The first chapter concentrates on the application of salvation. Dr Moody underlines the importance of revival to Edwards – both in his broader concept of history and in the response of faith in the individual. Moody develops various issues of importance for understanding Edwards’ view of applied Christianity, in particular, preaching, prayer, faith, and practice.

In the examination of “True Salvation” attention turns to Edwards’ foundational treatise the Religious Affections (1746). Many enigmatic ideas in Edwards – such as ‘the sense of the heart’ – are clearly outlined and illustrated. This chapter provides a very useful introduction to what is arguably Edwards’ most significant work and highlights the profundity of Edwards’ lifelong reflection on the nature of grace in the soul and the outworking of that grace in Christian practice.

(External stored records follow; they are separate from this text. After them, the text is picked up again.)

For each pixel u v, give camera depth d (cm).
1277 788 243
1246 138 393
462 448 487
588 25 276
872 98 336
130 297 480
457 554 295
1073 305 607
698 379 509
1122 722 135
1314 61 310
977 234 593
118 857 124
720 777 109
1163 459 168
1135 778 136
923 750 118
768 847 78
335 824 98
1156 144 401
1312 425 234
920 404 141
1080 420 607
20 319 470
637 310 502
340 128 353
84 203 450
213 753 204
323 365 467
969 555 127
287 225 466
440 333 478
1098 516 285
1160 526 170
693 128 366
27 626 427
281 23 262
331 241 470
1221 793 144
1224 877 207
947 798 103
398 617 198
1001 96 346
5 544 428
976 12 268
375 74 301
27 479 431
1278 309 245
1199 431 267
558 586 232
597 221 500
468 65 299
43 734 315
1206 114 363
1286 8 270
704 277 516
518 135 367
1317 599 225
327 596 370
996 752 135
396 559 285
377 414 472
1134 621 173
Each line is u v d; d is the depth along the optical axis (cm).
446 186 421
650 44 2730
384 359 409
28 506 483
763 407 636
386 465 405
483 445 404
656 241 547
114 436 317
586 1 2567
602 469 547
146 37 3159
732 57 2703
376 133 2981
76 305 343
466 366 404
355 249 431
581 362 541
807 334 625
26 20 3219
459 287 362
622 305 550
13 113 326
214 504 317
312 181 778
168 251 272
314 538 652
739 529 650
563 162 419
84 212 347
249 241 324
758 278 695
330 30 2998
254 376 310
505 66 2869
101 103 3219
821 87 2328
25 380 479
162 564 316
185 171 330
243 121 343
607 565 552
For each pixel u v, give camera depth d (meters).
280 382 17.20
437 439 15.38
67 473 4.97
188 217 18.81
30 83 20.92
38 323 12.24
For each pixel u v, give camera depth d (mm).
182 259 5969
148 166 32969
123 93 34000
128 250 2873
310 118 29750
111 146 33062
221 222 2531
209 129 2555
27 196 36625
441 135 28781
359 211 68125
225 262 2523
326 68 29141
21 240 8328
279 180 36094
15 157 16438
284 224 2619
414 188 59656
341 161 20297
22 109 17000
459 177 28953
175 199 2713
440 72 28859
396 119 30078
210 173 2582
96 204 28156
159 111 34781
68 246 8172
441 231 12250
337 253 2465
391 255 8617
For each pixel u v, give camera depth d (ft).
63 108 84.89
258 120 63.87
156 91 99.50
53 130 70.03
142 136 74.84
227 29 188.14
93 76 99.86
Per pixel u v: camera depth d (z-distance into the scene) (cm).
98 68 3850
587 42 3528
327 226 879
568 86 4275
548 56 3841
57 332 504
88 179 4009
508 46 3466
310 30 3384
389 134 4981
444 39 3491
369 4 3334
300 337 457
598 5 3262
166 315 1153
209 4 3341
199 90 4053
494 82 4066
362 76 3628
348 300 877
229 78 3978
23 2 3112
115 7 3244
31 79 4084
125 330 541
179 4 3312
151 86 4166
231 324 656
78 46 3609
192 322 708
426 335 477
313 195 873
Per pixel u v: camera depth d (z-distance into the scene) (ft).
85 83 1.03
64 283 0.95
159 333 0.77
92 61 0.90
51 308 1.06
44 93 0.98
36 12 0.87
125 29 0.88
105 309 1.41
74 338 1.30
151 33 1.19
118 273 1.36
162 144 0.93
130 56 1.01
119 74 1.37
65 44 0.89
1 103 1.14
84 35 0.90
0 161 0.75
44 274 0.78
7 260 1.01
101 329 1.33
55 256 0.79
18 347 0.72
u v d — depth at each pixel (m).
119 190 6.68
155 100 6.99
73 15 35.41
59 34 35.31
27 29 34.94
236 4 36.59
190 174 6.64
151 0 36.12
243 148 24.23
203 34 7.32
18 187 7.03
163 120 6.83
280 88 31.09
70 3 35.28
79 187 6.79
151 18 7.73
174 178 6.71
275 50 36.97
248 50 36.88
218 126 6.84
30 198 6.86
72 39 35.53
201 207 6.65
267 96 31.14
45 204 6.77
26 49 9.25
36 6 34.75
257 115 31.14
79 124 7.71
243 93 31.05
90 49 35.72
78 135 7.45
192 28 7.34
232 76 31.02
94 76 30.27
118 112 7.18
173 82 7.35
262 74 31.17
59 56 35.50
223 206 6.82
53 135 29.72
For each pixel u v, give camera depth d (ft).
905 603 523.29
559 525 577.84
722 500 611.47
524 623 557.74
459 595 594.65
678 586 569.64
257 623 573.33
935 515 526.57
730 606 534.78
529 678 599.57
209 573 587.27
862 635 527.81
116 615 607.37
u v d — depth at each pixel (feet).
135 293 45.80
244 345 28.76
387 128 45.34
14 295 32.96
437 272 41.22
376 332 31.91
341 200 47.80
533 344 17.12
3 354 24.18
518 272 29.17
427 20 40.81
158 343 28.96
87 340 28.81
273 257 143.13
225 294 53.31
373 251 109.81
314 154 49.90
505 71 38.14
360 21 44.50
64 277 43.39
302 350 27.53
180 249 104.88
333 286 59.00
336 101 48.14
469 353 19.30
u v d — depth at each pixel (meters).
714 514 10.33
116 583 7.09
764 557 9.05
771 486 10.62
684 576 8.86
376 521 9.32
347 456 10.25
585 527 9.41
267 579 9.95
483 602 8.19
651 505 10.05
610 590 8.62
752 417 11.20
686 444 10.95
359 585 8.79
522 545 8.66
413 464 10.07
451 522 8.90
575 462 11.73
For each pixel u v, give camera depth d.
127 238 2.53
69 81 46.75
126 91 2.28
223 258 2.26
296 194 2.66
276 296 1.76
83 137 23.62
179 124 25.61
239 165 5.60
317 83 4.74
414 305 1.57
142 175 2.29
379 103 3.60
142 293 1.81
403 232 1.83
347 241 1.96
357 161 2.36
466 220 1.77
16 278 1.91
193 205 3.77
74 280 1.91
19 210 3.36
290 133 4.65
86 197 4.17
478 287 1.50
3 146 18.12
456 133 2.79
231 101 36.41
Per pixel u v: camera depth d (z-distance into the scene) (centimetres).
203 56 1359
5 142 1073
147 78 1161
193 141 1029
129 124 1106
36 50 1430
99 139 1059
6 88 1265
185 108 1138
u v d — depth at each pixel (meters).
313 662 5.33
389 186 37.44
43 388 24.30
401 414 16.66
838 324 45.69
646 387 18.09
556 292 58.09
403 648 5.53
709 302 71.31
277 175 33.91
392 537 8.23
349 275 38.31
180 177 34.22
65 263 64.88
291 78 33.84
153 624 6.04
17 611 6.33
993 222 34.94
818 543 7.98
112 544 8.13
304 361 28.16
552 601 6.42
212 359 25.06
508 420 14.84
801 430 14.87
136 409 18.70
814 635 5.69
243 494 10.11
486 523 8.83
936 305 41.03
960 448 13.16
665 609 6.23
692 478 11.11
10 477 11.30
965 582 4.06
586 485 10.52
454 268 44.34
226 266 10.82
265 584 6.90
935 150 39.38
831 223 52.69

The third chapter is the most difficult because the issues under the microscope are ontology and epistemology – the practical emphasis in the first two chapters is replaced by the intensely theoretical. Edwards’ philosophical thought is set against a number of alternate theories of existence and knowledge that were prevalent in the eighteenth century. For those with an interest in the philosophical issues this should prove a helpful introduction and, again, the author attempts to apply his conclusions to contemporary discussions.

The final chapter, on “True Light”, is the best in the book. Dr Moody outlines three themes: the relationship between ‘Reason and Revelation,’ the place of natural theology, and the role of special revelation. The argument is based on extensive labors in the manuscript collection at Yale and the results make for fascinating reading. The author contends that traditional descriptions of Edwards have failed to comprehend the purpose of Edwards’ preaching and writing, which was to engage his culture for the glory of the Triune God. Essentially, Edwards sought to reform the ‘Enlightenment’ by underscoring the necessity and rationality of the Biblical revelation. Dr Moody is at his best where Edwards was at his most brilliant – playing the part of the philosopher-evangelist, rigorously analyzing early eighteenth century Reformed expositions of biblical theology in the language and context of the time.

All books have limitations but one cannot help conclude that this book is much too short. When Moody interacts with the extant texts of Edwards, particularly in use of unpublished manuscripts in chapter four, the readings offer cogent challenges to the received interpretations. Those familiar with the vast literature by and about Edwards may experience an unusual freshness throughout this book – this is not simply a recycling of long accepted opinions. Yet, most frustratingly, this republication of a 1998 doctoral thesis does not interact with the recent body of writing on Edwards and the Enlightenment. For those aware of the literature his conclusions lack the certainty that an ongoing interaction with the scholarly community could have produced.

That Edwards responded to the Enlightenment on such a broad front is indicative of the seriousness of the threat he perceived and his own brilliance. Dr Moody conveys each of these aspects in his book and leaves the reader with an appreciation of the abiding importance of Edwards for the contemporary church. The appropriation of Edwards by Alvin Plantinga and Paul Helm, amongst others, demonstrates that Edwards’ distinctive Reforming voice remains a part of the ongoing theological and philosophical conversation.

MICHAEL MCCLENAHAN, The Jonathan Edwards Center at Yale University

Maybe the original opening line was just too matey?


Blogger Michael McClenahan said...

Now I see more changes - it is turning into a game of spot the difference!